海上保安庁は、遠距離海域での救助要請であったことから、直ちに海上自衛隊に対し、災害派遣要請を行うとともに、医師等の派遣についても南部徳洲会病院に対し医師派遣要請を実施、承諾を得た。
同日午後2時37分、海上自衛隊岩国基地所属救難飛行艇US-2に医師1名が同乗のうえ那覇空港出発、午後5時43分該船と会合、収容作業開始し、午後5時56分該船からUS-2に傷病者を収容した。その後、医療行為を実施しながら、午後8時19分那覇空港着、午後8時34分、傷病者を那覇市消防局の救急車に引継ぎ、友愛医療センターへ搬送した。
US-2から救急車へ傷病者を移送する様子
令和5年4月27日 08:16発生
【発⽣位置】
沖縄本島南方約100海里付近海上
【船種等】
漁船(総トン数19トン 乗員9名)
【傷病者】
男性 24歳 甲板員(インドネシア国籍)
【傷病名】
大網ヘルニア
【出動医療機関、医師等】
日本医科⼤学付属病院(医師3名)
【出動勢力】
海上保安庁 ⾶⾏機LAJ500
特殊救難隊員2名
海上自衛隊硫黄島基地 ヘリコプターUH-60J
【洋上救急活動状況】
令和5年4月27日午前8時16分頃、 東京都南鳥島南西約430海里付近海上で航行中の高知県須崎市所属の漁船甲板員がみぞおちから膀胱にかけて激しい痛みを訴えたことから海上保安庁へ通報、同症状について宮城利府掖済会病院医師に医療助言を求めたところ、「早急な医療機関 への搬送の必要がある」旨指示を受けた。

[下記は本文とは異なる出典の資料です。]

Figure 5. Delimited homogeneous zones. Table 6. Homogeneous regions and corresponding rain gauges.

このため海上保安庁は、海上自衛隊に対し、同日午後5時20分に災害派遣要請を打診し受理された。
医師等の派遣については、同日、日本医科大学付属病院医師に対し医師派遣要請を実施、承諾を得た。
翌28日午前11時25分、海上自衛隊硫黄島基地所属ヘリコプターUH-60Jが該船向け基地を出発、午後1時00分該船と会合、収容作業開始し、午後1時30分該船からUH-60Jに傷病者を収容した後、硫黄島基地へ帰投。

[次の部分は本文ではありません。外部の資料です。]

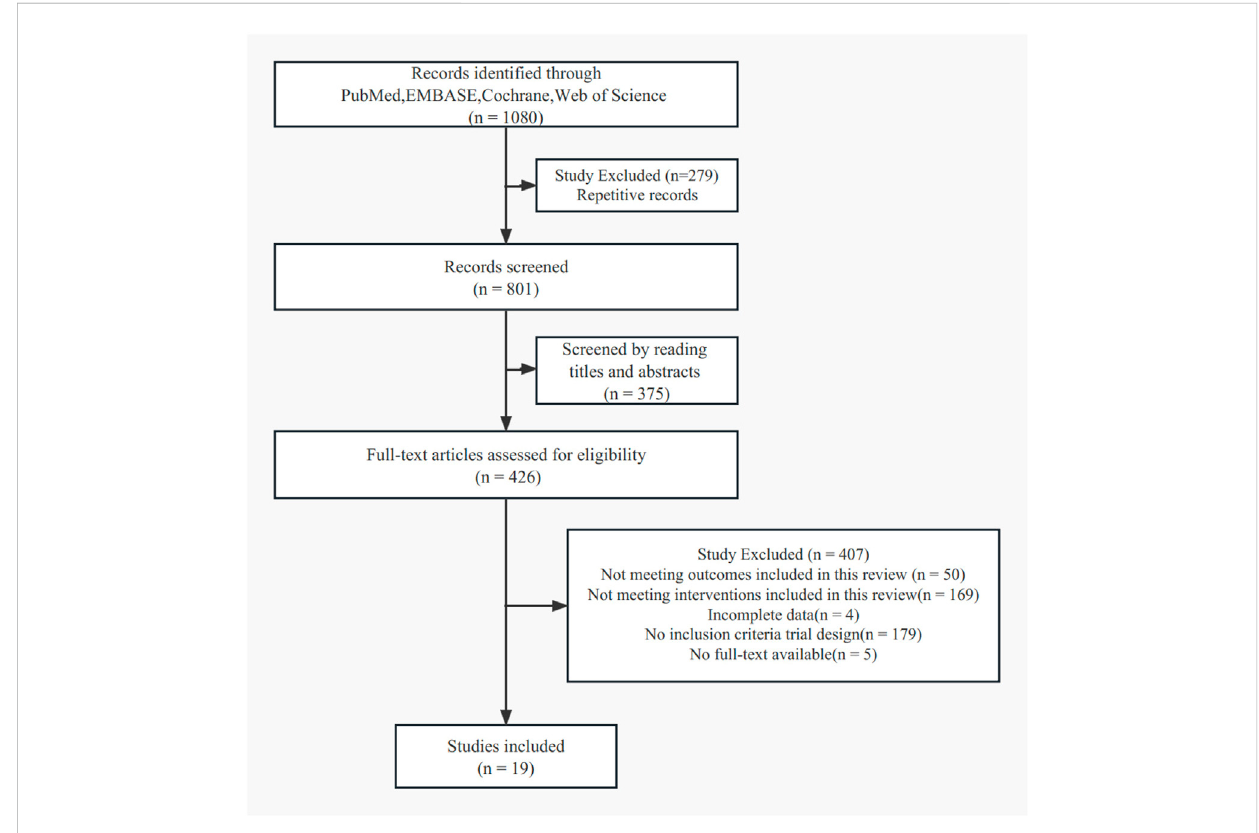
FIGURE 1 Flow diagram of the selection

同日28日午後0時30分、第三管区海上保安本部羽田航空基地所属飛行機LAJ500に医師3名、特殊救難隊員2名が同乗のうえ同航空基地出発、午後3時15分、硫黄島にて傷病者を海上自衛隊より引継ぎ医療行為を実施しながら、午後6時00分羽田航空基地到着、午後6時05分、傷病者をドクターカーに引継ぎ、日本医科大学付属病院へ搬送した。
令和5年4月23日 14:30発⽣
【発⽣位置】
東京都南鳥島南南西約191海里付近海上
【船種等】
漁船(総トン数19トン 乗員9名)
【傷病者】
男性 40歳 甲板員(インドネシア国籍)
【傷病名】
尿管結石症
【出動医療機関、医師等】
東海⼤学医学部付属病院(医師2名、看護師1名)
【出動勢⼒】
海上⾃衛隊岩国基地 救難⾶⾏艇US-2 飛行機 P1
【洋上救急活動状況】
令和5年4月23日午後2時30分頃、 東京都南鳥島南南西方約191海里付近海上で航行中の高知県須崎市所属の漁船甲板員が左脇腹の痛みを訴えたことから海上保安庁へ通報、同症状について東京高輪病院医師に医療助言を求めたところ、「早急な医療機関への搬送の必要がある」旨指示を受けた。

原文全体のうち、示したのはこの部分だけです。